TASKS TO PERFORM
1. According to the article on the deported Salvadoran general, on what date did the US deport Gen. Carlos Eugenio Vides Casanova to El Salvador?
2. Pick up the article on the deported Salvadoran general after its last sentence and keep writing it.

DOCUMENT EXTRACT
-- START --

You are here

El Salvador, 12/1/2015

US deports Salvadoran general for 1980s assassinations

Gen. Carlos Eugenio Vides Casanova is the highest-ranking foreign official to be deported under laws enacted in 2004 to prevent human rights violators from seeking haven in the US

In a precedent-setting ruling on March 11, 2015, the US Board of Immigration Appeals, found that General Carlos Eugenio Vides Casanova had participated in torture and killings of civilians by virtue of his “command responsibility” when he led the National Guard and then the country’s military, from 1979 to 1989. On March 27, a federal appeals court denied his request to halt the deportation.

Gen. Vides Casanova had been trained by the US at the infamous School of Americas in the early 1980s, National Guardsmen under his command were identified as the murderers of four US church women. Nonetheless, the Reagan Administration supported Vides Casanova’s rise to position of defense minister. In 1989 he was admitted entry to the US and retired in Florida.

This was not the general’s first visit to a US court. In 2000 he was acquitted on charges filed by the family of slain Maryknoll missioner Ita Ford. In 2002 a different jury favored torture victims: they ruled against Vides Casanova and another former defense minister, Gen. José Guillermo García, in a class action suit brought by Dr. Juan Romagoza et. al.  In 2006 Vides Casanova relinquished $300,000 of the $54.6 million verdict levied against them.

The US Department of Homeland Security opened the deportation case against Gen. Vides Casanova in 2009. On April 8, 2015, the US deported Gen. Carlos Eugenio Vides Casanova back to El Salvador.

 Another SOA graduate faces extradition

In 1989, former Salvadoran Vice Minister of Public Safety Colonel Inocente Orlando Montano conspired with other high commanders to murder six Jesuit priests, their housekeeper, and her sixteen-year old daughter.   Montano never faced justice for his crime until the Center for Justice and Accountability (CJA) filed the Jesuits Massacre Case in Spain* and secured an indictment.  As a direct result of CJA’s investigation and Spanish case,  Montano was discovered in Boston and was arrested by U.S. authorities.  The U.S. government charged Montano not for the massacre but for committing immigration fraud and perjury by lying about his role in the massacre and other human rights abuses on his immigration forms.

-- END --

DATA EXCERPTS
-- START --

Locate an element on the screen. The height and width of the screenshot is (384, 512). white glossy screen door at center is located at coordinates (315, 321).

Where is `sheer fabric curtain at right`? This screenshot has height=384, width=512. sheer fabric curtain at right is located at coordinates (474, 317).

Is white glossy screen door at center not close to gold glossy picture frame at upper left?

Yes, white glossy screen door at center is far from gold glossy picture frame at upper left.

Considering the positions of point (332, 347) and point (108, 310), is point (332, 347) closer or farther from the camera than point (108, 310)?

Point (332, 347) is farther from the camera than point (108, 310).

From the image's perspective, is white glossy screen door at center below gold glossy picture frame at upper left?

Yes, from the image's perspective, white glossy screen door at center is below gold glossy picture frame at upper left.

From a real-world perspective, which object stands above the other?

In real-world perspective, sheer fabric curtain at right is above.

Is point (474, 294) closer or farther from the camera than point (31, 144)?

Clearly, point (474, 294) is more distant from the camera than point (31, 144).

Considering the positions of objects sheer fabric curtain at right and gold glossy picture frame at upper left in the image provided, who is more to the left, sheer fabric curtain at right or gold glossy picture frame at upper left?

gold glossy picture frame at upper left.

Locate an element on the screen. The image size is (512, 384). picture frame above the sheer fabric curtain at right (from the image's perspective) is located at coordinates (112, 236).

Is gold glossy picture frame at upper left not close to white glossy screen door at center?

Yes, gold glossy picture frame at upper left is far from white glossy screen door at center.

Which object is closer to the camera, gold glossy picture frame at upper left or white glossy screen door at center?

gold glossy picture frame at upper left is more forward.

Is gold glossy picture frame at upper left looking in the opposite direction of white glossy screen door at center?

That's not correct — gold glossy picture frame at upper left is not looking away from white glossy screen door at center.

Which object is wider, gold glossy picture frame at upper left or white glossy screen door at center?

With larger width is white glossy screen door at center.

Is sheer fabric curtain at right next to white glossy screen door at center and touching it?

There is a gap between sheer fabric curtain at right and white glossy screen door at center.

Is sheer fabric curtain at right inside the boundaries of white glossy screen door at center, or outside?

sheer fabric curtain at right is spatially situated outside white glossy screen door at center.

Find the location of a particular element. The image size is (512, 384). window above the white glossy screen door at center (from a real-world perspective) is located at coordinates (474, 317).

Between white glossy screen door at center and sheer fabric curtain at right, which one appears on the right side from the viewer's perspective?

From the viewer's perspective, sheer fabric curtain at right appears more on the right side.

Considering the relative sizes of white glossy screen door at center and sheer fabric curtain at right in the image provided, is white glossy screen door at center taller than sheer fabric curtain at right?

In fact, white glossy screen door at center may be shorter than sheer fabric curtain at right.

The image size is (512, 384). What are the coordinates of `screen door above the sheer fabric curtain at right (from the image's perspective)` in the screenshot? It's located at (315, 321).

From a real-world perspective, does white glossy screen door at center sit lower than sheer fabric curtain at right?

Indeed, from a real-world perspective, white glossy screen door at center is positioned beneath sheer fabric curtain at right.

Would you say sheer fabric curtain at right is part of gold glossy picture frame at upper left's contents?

-- END --

ANSWERS BY TASK
1. April 8, 2015.

2.
Spain has requested Montano’s extradition to stand trial for the human rights violations. On April 8, 2015, the U.S. government filed a request seeking the extradition to Spain of Col. Montano for his role in the 1989 Jesuit massacre.

Montano is being held at the Pitt County Detention Center near Greenville, N.C. , while he awaits a US federal court decision on the extradition request.

*Montano and 19 other former Salvadoran military officers have been charged by Spain with murder and terrorism. Five of the six priests massacred at the University of Central America in 1989 were Spanish nationals.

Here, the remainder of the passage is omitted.